Nearly 70% of private school students who received voucher assistance were already enrolled in private schools.
Since 2023, the Florida voucher program has funneled around $1 billion out of public schools and into private schools.
It is no wonder the public schools are struggling, and why it will be easy to convince the public that public schools are a broken system and should be dismantled. We must remember that the defunding of public schools has been strategic and intentional.
You might not care since you don’t have children in school, thinking your taxes will be lowered if you don’t have to pay for public school. Do not forget, you will pay another way and not have the benefit of the world-class education promised to our community. By the way, private school tuition did not go down. Instead, it exploded, taking voucher money from the state and raising tuition, too!

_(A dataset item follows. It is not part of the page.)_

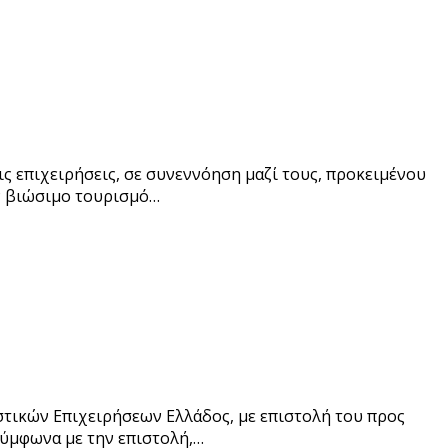
ις επιχειρήσεις, σε συνεννόηση μαζί τους, προκειμένου
ν βιώσιμο τουρισμό…
τικών Επιχειρήσεων Ελλάδος, με επιστολή του προς
Σύμφωνα με την επιστολή,…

In Lee County, there is little proof that charter and private schools improve educational outcomes and likely worsen them.
All they do is spread out the student population so students do not have to attend classes in trailers, because the county cannot build schools fast enough to keep up with its poorly managed growth.
Vouchers represent a redistribution of public funding to private entities, leading to fewer funds available for public goods. They benefit the wealthy at the expense of low-income and rural communities, rooted in a curriculum intended to indoctrinate children to narrow thinking, upholding racial, ableist, anti-LBGTQ, and religious discrimination.
Those schools have the right to exist, but public funds should not be supporting their discriminatory agenda.